* [EXERCISE DETAILS]
Every line that contains "direction" must be located and copied from the data.

(Web document revisions)
▬▬▬▬▬▬▬▬▬▬
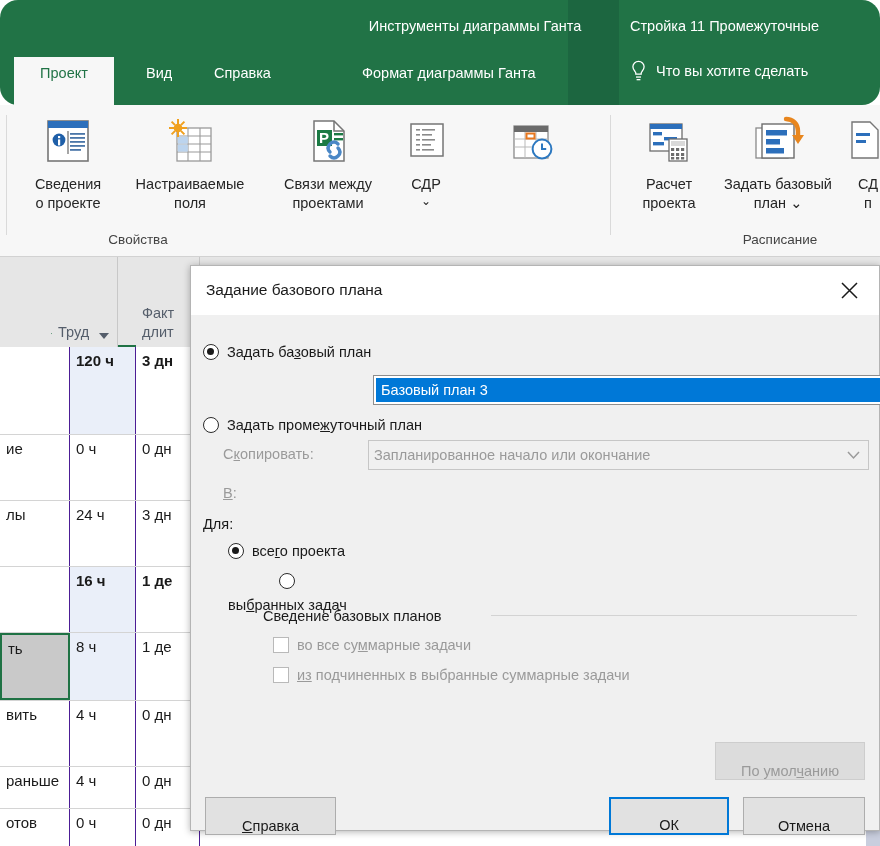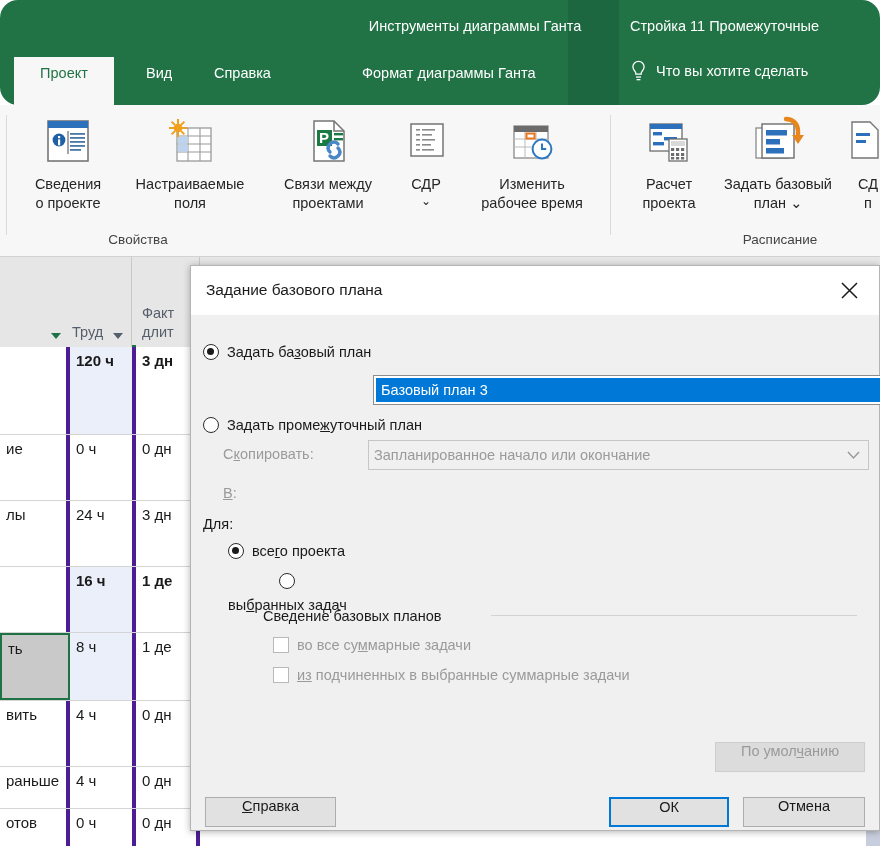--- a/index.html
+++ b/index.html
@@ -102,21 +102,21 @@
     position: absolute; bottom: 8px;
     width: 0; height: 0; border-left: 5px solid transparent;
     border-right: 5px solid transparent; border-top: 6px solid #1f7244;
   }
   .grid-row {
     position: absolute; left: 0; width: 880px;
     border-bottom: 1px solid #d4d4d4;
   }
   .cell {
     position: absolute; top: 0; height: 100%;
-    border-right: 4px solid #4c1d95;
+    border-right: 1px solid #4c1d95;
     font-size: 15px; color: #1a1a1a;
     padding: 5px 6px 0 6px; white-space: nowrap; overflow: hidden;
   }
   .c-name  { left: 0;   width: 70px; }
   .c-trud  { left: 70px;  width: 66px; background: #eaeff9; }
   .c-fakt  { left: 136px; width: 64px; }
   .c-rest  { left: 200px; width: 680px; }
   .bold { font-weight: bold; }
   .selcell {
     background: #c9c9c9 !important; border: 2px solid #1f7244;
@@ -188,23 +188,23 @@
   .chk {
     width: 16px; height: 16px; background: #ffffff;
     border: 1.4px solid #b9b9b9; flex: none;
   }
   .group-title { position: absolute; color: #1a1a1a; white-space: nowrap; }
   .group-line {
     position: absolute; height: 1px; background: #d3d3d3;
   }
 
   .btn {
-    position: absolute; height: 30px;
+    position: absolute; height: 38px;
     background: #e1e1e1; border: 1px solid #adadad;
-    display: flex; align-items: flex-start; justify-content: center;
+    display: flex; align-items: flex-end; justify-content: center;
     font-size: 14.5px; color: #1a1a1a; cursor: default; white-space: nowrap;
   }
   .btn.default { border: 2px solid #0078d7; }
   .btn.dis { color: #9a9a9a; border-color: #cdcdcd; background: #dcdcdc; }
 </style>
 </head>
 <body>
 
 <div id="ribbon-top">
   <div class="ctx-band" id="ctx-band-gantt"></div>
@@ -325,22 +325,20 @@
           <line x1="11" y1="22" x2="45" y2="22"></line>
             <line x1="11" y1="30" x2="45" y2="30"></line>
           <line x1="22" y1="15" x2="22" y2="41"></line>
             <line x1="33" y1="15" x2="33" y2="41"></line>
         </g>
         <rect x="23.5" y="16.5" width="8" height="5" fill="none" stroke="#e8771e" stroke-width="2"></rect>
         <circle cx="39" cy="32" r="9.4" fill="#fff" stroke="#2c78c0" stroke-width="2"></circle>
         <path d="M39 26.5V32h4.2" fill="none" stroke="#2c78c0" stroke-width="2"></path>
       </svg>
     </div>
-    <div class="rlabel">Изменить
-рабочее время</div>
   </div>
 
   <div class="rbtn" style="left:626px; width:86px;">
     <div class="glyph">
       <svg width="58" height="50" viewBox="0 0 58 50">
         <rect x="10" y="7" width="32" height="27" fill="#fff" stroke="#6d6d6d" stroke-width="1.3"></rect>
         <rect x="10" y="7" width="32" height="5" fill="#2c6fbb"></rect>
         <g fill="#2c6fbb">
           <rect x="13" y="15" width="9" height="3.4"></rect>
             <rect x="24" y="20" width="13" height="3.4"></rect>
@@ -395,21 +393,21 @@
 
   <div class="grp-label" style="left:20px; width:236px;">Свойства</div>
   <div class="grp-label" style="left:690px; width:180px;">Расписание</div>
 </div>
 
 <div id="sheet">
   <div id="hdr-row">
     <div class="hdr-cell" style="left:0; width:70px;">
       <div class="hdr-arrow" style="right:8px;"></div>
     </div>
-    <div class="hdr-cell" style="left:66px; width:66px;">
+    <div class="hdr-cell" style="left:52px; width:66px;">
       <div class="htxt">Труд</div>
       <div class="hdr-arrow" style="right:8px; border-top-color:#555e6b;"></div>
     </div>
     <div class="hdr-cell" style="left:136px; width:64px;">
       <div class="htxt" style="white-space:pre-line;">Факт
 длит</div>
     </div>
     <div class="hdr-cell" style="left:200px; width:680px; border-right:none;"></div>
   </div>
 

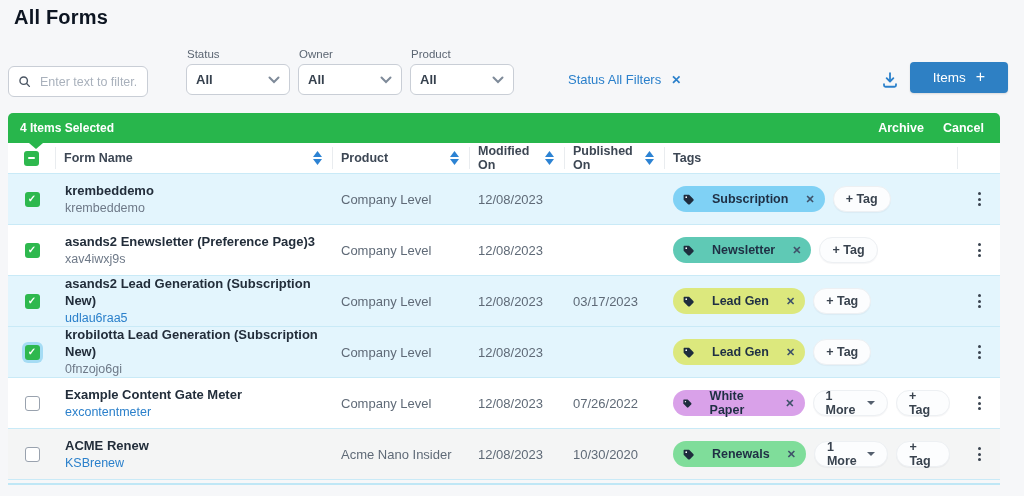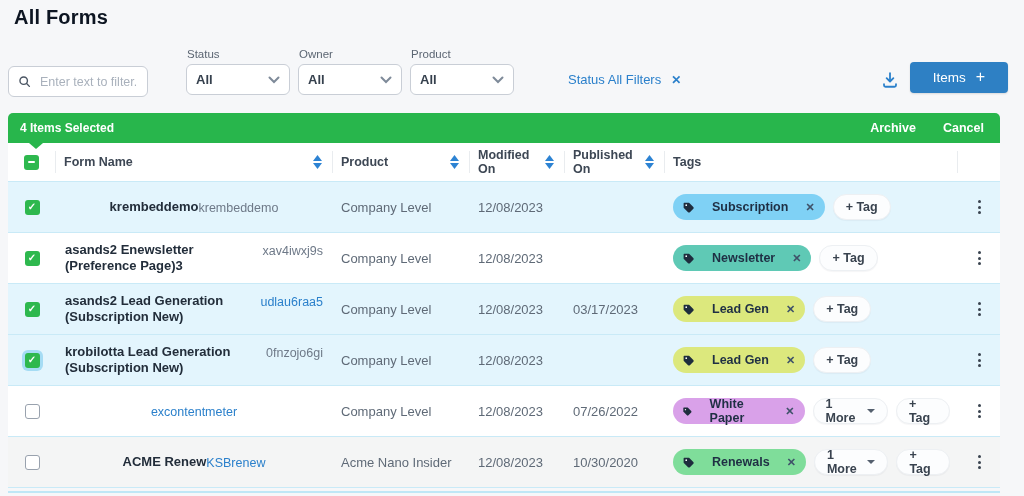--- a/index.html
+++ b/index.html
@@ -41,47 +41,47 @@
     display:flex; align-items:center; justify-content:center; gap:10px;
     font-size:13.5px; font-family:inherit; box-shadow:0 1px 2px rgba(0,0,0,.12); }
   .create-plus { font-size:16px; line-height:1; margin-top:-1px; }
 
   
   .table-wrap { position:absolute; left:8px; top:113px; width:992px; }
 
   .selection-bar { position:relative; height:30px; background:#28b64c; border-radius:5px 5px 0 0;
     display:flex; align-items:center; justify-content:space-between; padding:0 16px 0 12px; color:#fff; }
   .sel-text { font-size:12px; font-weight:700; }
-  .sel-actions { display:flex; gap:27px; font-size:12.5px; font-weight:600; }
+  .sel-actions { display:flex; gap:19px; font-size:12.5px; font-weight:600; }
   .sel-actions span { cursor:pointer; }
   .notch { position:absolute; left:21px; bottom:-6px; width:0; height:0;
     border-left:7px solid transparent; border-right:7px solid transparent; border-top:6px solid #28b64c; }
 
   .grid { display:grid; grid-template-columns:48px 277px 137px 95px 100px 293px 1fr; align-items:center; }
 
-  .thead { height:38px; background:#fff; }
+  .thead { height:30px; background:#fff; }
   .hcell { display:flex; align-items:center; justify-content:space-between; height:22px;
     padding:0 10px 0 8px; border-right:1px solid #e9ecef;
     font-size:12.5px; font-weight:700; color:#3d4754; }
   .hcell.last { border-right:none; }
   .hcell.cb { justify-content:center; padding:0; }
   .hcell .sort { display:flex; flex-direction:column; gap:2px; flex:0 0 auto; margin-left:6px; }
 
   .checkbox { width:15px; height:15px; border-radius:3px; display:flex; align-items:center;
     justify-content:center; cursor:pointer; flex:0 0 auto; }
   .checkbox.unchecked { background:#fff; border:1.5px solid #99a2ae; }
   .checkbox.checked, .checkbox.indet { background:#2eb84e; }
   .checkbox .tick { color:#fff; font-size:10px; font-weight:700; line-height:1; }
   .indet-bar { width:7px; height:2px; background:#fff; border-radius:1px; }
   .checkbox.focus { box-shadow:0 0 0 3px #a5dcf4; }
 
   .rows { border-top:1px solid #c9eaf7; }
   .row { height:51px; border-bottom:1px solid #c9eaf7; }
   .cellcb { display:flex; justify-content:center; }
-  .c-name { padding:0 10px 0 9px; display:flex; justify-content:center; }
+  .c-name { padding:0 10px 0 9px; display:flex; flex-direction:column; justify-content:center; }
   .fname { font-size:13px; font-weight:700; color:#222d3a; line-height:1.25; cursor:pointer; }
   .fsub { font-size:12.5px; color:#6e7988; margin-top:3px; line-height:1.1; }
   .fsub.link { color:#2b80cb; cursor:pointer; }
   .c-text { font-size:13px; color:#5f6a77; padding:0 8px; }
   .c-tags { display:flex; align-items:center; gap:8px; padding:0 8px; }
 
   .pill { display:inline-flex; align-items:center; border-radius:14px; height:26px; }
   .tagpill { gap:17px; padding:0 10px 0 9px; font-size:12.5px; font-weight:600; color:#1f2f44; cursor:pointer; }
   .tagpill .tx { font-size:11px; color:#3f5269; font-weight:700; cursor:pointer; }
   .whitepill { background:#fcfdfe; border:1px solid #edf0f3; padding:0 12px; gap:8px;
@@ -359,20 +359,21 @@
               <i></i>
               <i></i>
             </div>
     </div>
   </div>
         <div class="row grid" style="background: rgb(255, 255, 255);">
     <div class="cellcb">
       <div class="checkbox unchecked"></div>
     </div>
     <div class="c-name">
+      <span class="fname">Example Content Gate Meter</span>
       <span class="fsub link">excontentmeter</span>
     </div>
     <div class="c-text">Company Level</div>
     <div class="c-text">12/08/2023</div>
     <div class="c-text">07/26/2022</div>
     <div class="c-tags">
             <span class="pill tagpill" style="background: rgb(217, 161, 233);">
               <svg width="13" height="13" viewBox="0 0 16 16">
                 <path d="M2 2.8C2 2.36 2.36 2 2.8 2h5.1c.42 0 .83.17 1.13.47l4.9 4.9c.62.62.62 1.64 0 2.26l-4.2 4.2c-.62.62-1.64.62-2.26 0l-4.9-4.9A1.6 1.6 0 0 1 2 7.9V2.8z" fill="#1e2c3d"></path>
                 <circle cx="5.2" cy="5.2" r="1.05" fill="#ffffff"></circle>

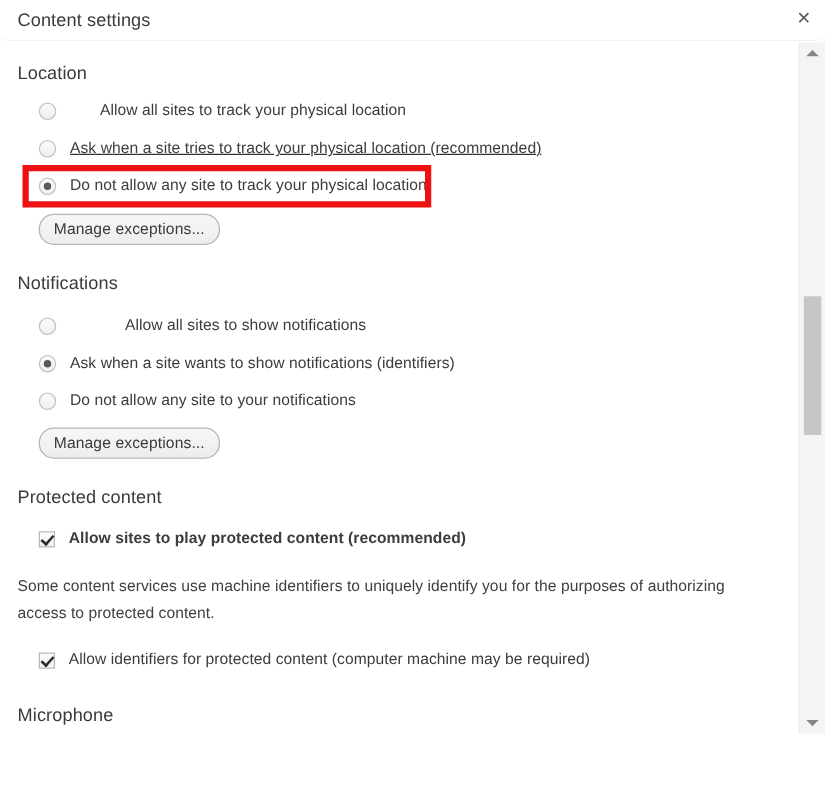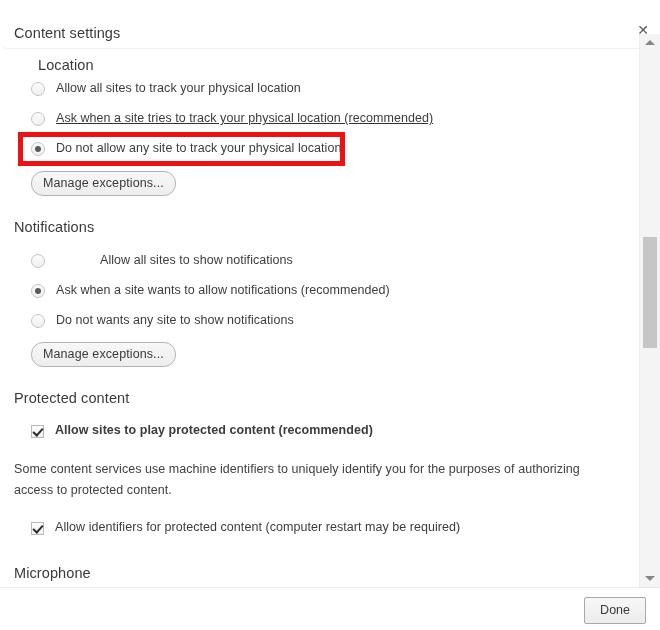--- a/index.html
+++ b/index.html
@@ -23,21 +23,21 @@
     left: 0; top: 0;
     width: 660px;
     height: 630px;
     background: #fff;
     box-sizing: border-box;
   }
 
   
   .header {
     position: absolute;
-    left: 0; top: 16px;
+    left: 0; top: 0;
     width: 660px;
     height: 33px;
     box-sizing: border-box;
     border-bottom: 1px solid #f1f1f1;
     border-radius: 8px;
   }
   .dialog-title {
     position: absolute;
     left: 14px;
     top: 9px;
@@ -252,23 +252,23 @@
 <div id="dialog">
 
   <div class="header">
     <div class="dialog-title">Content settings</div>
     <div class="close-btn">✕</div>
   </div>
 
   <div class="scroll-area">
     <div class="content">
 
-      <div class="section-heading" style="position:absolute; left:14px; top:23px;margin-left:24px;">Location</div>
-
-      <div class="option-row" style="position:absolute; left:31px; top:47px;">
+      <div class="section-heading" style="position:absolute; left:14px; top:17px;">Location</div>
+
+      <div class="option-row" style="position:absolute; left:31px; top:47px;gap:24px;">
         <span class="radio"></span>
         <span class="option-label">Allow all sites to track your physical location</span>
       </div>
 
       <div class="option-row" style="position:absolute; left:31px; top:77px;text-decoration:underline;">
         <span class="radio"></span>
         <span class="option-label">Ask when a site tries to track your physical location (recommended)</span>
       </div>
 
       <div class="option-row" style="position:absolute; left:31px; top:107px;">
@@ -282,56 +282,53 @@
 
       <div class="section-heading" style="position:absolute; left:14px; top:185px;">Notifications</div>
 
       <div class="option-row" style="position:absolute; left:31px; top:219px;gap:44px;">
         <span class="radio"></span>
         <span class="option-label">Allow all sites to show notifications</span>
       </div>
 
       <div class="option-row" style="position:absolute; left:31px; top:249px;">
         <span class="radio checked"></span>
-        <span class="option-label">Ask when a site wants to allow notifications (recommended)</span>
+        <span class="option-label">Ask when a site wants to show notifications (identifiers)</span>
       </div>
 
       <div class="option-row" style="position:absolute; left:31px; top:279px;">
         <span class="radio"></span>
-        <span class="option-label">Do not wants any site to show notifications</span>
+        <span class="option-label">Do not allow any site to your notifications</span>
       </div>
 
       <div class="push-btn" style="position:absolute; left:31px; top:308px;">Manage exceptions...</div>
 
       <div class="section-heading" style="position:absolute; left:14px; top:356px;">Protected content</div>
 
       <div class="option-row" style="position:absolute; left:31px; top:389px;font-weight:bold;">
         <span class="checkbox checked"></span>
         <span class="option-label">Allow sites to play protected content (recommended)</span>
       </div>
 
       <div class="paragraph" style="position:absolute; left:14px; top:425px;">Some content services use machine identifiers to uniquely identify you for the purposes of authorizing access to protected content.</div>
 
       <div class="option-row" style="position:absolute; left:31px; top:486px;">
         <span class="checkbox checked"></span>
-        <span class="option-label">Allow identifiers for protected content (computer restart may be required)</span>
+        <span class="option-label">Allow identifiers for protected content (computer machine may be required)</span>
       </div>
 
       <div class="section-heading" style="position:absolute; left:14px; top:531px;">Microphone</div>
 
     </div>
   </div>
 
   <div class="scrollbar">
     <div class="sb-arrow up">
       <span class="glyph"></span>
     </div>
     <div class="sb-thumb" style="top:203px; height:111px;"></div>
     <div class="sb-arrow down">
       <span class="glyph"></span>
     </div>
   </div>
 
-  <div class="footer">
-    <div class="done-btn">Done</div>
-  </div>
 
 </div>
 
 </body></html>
▬▬▬▬▬▬▬▬▬▬
* [FINAL ANSWER]
   .hcell .sort { display:flex; flex-direction:column; gap:2px; flex:0 0 auto; margin-left:6px; }
+  .c-name { padding:0 10px 0 9px; display:flex; flex-direction:column; justify-content:center; }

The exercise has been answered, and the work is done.